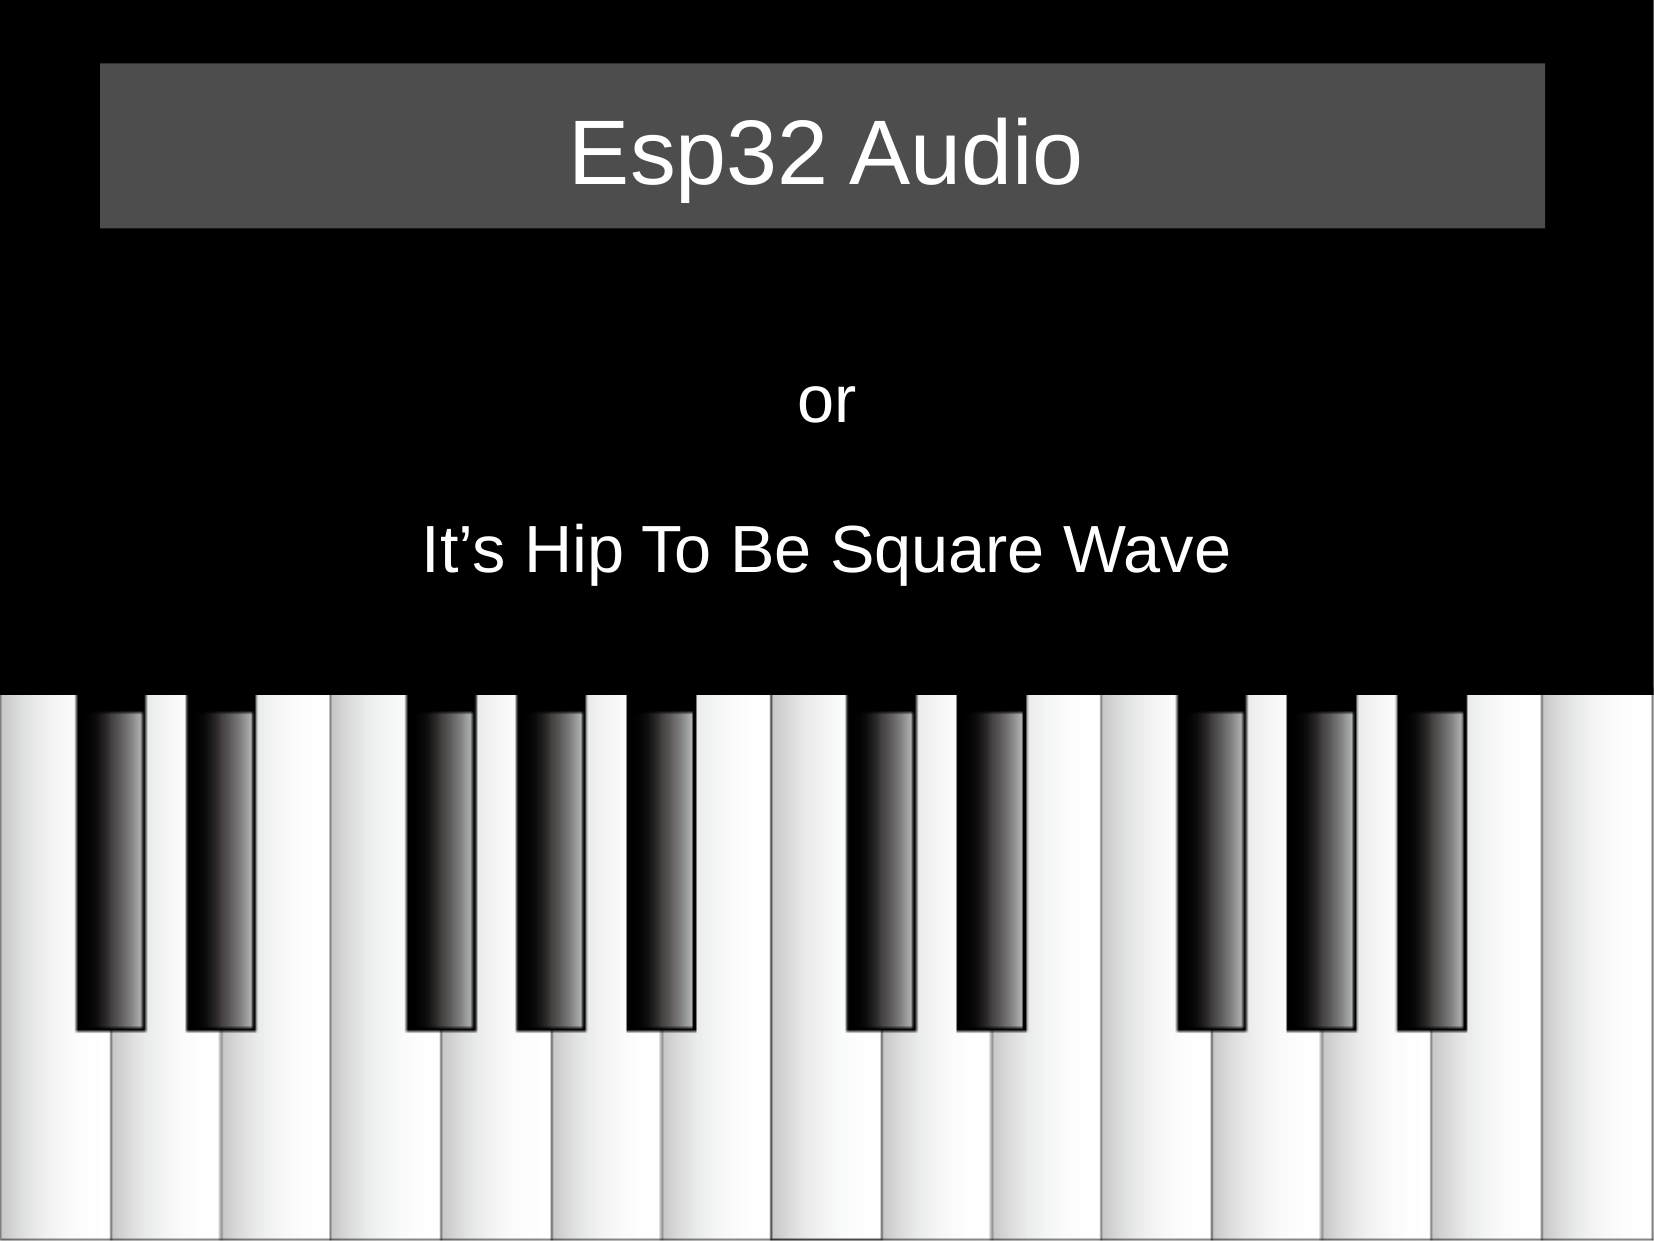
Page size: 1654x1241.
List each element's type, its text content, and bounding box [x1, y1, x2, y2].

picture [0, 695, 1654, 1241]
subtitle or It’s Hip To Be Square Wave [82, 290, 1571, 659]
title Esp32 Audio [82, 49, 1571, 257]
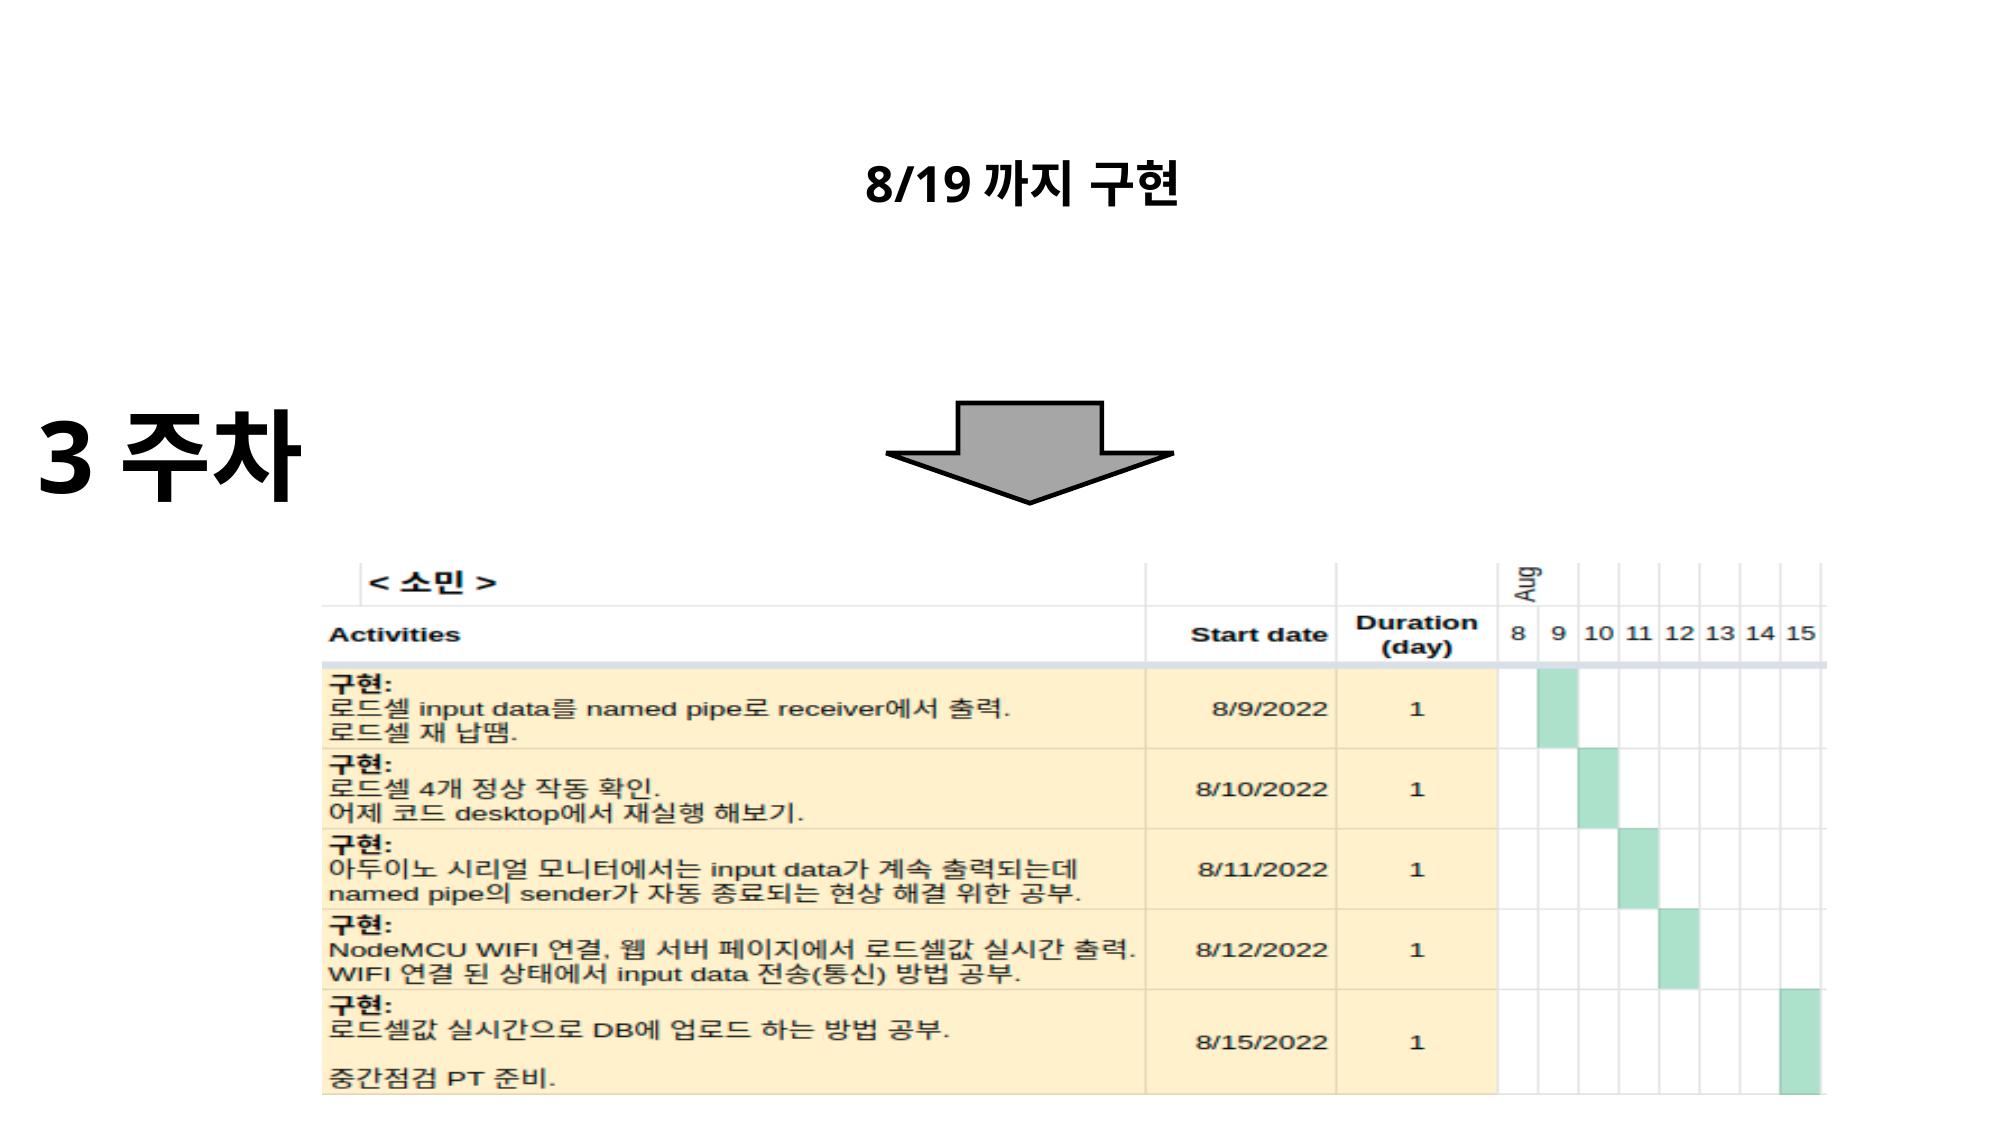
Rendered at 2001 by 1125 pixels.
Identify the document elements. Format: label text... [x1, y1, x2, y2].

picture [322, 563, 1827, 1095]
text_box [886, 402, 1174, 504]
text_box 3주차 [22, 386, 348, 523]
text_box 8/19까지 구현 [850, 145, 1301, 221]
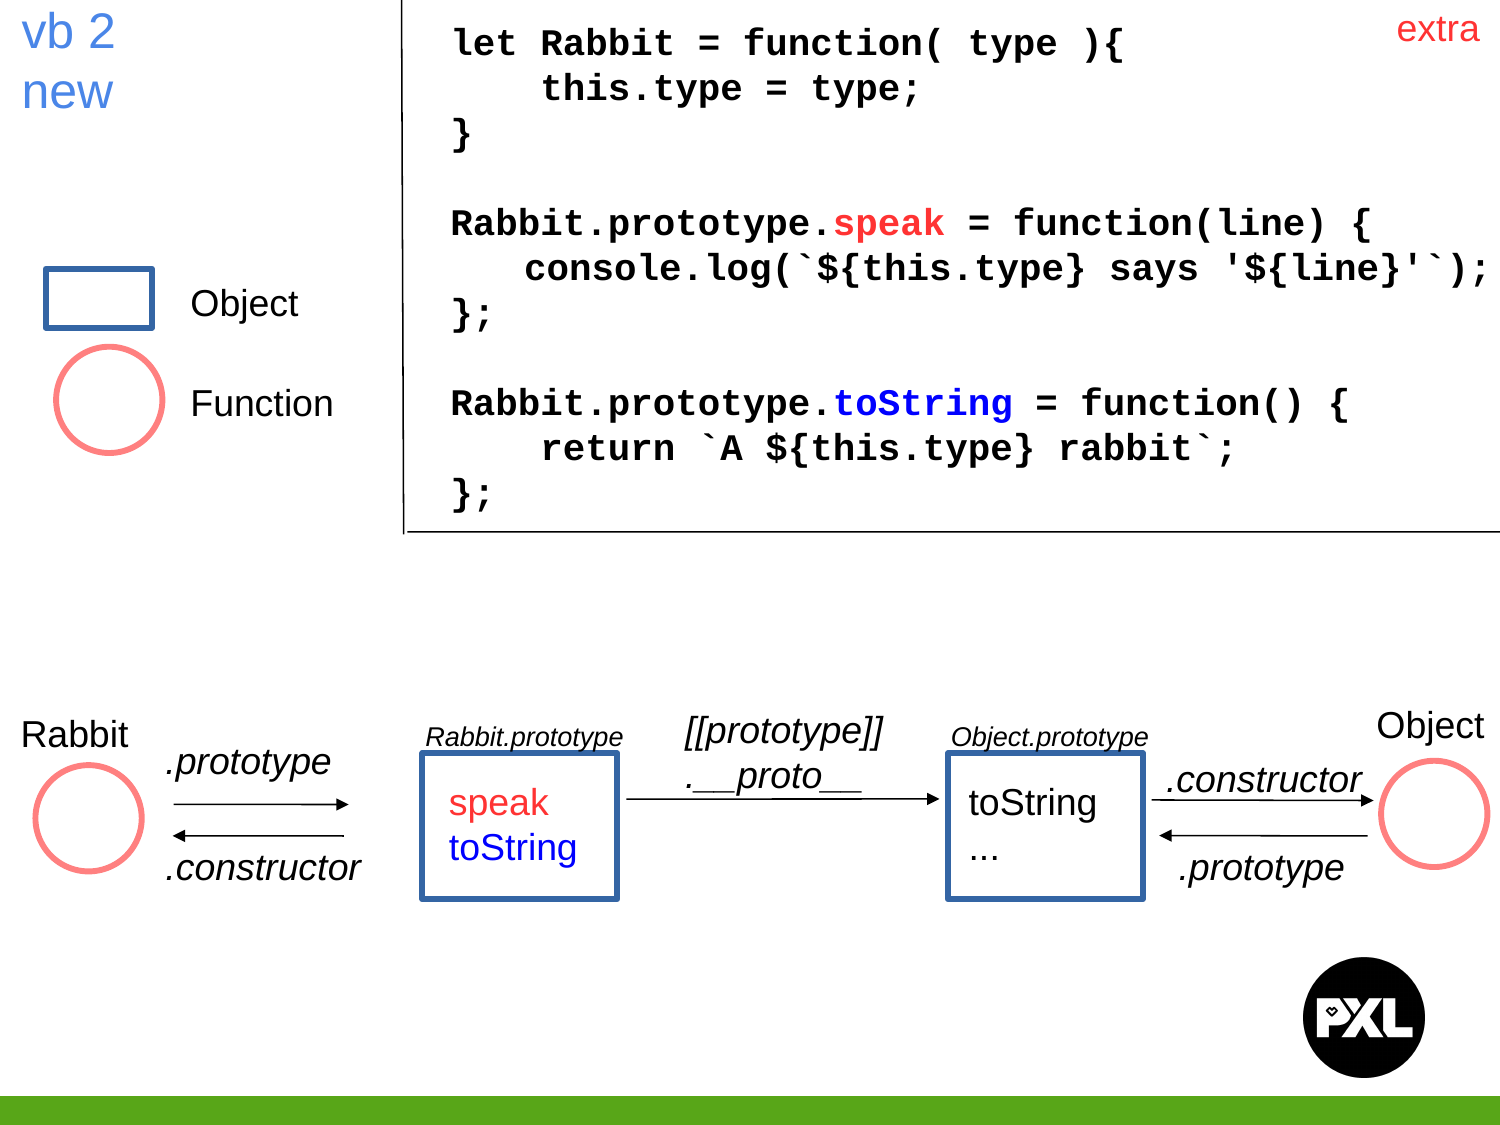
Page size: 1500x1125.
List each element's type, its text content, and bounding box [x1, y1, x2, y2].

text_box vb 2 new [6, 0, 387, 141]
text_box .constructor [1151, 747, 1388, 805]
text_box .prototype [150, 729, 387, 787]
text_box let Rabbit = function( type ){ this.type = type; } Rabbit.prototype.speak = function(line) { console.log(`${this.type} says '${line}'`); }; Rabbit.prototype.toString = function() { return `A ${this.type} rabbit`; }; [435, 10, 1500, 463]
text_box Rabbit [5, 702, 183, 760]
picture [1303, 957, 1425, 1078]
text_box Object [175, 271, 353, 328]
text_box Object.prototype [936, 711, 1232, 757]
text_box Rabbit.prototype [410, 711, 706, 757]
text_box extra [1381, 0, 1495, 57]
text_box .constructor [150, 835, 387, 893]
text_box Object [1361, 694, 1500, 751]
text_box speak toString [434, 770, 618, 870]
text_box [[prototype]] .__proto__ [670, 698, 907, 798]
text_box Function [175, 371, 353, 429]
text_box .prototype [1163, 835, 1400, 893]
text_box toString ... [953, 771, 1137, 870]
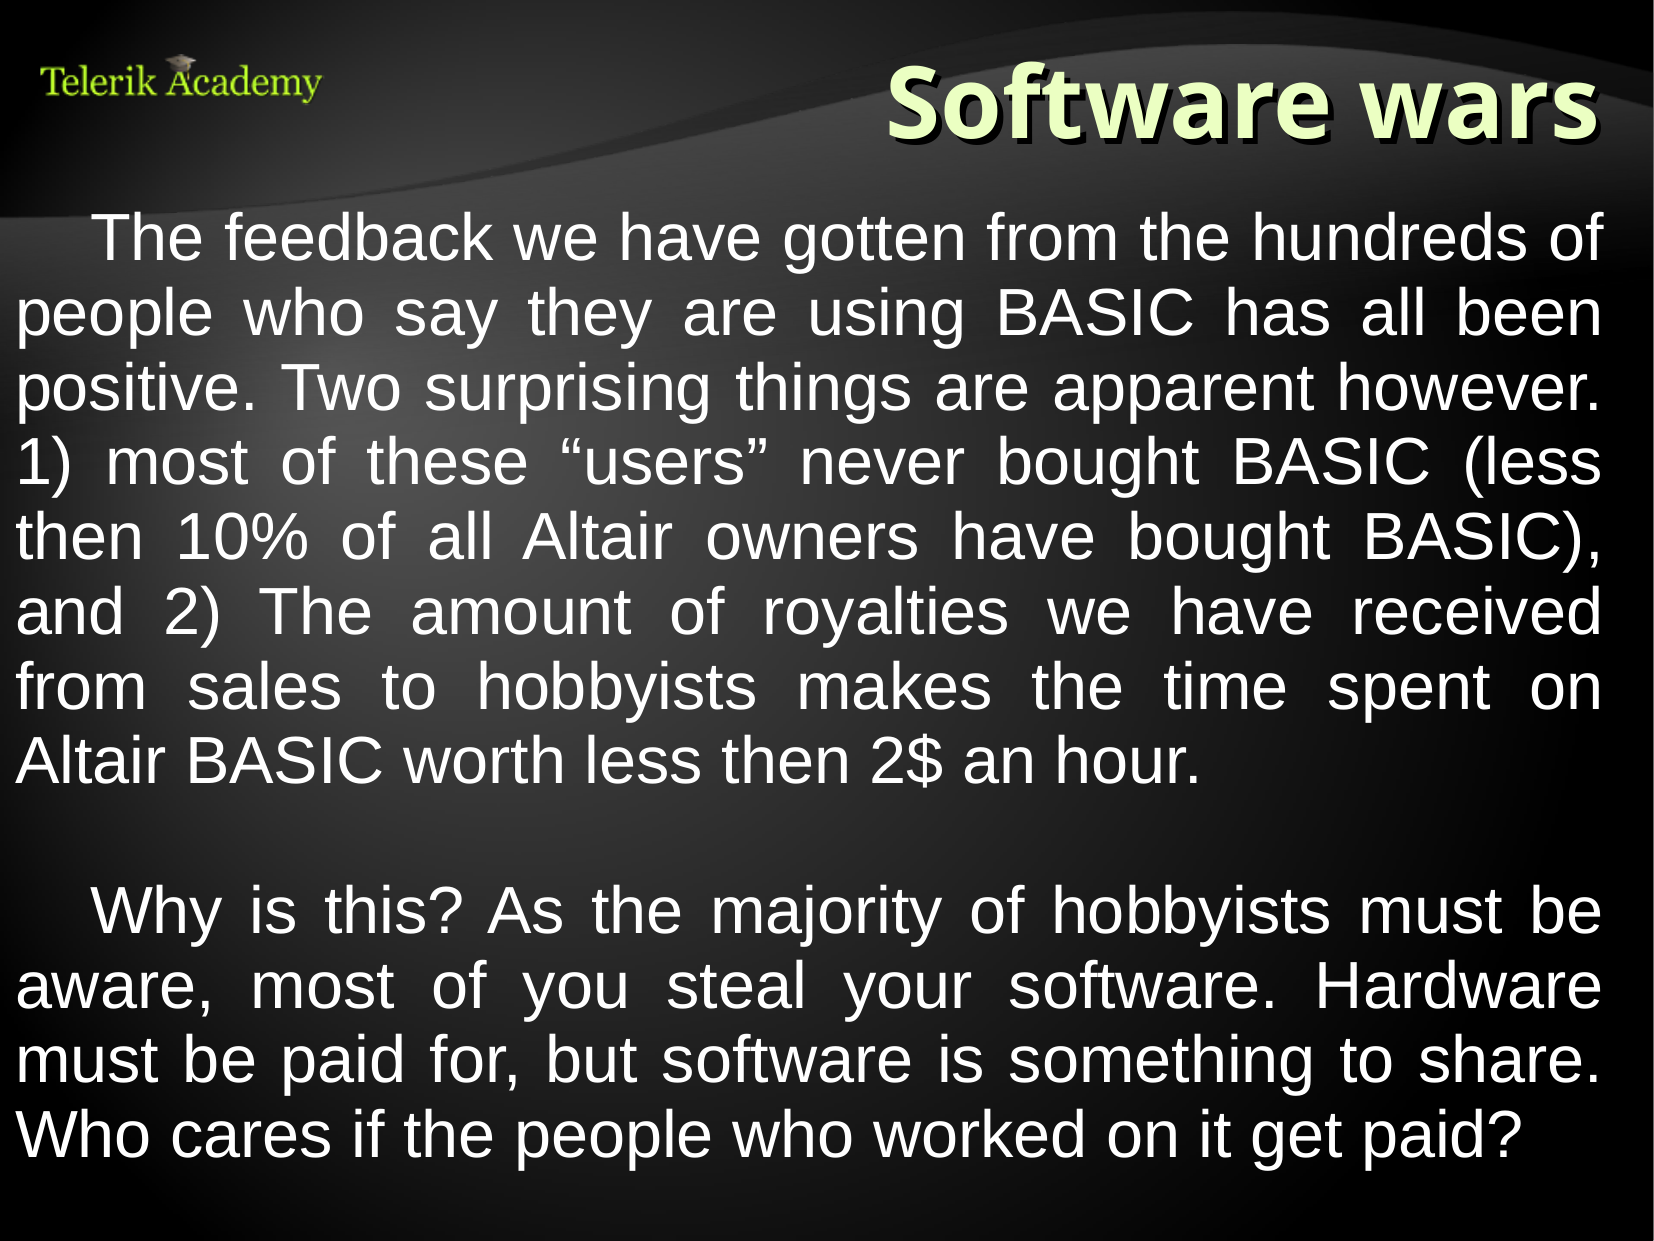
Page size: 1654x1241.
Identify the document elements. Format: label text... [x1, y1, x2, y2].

++++

■ EXERCISE ■
Change every "Page size" in the material above to "Canvas size" and give all of the material again with nothing else altered. Leave the pictures out.

■ SOLVED EXERCISE ■
Canvas size: 1654x1241.
List each element's type, its text content, and bounding box [x1, y1, x2, y2].

picture [0, 695, 1654, 1241]
subtitle or It’s Hip To Be Square Wave [82, 290, 1571, 659]
title Esp32 Audio [82, 49, 1571, 257]
Rendered at 2001 by 1125 pixels.
Identify the document elements. Format: label text... [x1, y1, x2, y2].

picture [322, 563, 1827, 1095]
text_box [886, 402, 1174, 504]
text_box 3주차 [22, 386, 348, 523]
text_box 8/19까지 구현 [850, 145, 1301, 221]
Canvas size: 1500x1125.
List each element's type, its text content, and bounding box [x1, y1, x2, y2].

text_box vb 2 new [6, 0, 387, 141]
text_box .constructor [1151, 747, 1388, 805]
text_box .prototype [150, 729, 387, 787]
text_box let Rabbit = function( type ){ this.type = type; } Rabbit.prototype.speak = function(line) { console.log(`${this.type} says '${line}'`); }; Rabbit.prototype.toString = function() { return `A ${this.type} rabbit`; }; [435, 10, 1500, 463]
text_box Rabbit [5, 702, 183, 760]
picture [1303, 957, 1425, 1078]
text_box Object [175, 271, 353, 328]
text_box Object.prototype [936, 711, 1232, 757]
text_box Rabbit.prototype [410, 711, 706, 757]
text_box extra [1381, 0, 1495, 57]
text_box .constructor [150, 835, 387, 893]
text_box Object [1361, 694, 1500, 751]
text_box speak toString [434, 770, 618, 870]
text_box [[prototype]] .__proto__ [670, 698, 907, 798]
text_box Function [175, 371, 353, 429]
text_box .prototype [1163, 835, 1400, 893]
text_box toString ... [953, 771, 1137, 870]
Canvas size: 1654x1241.
Identify the document elements. Format: label text... [x1, y1, x2, y2].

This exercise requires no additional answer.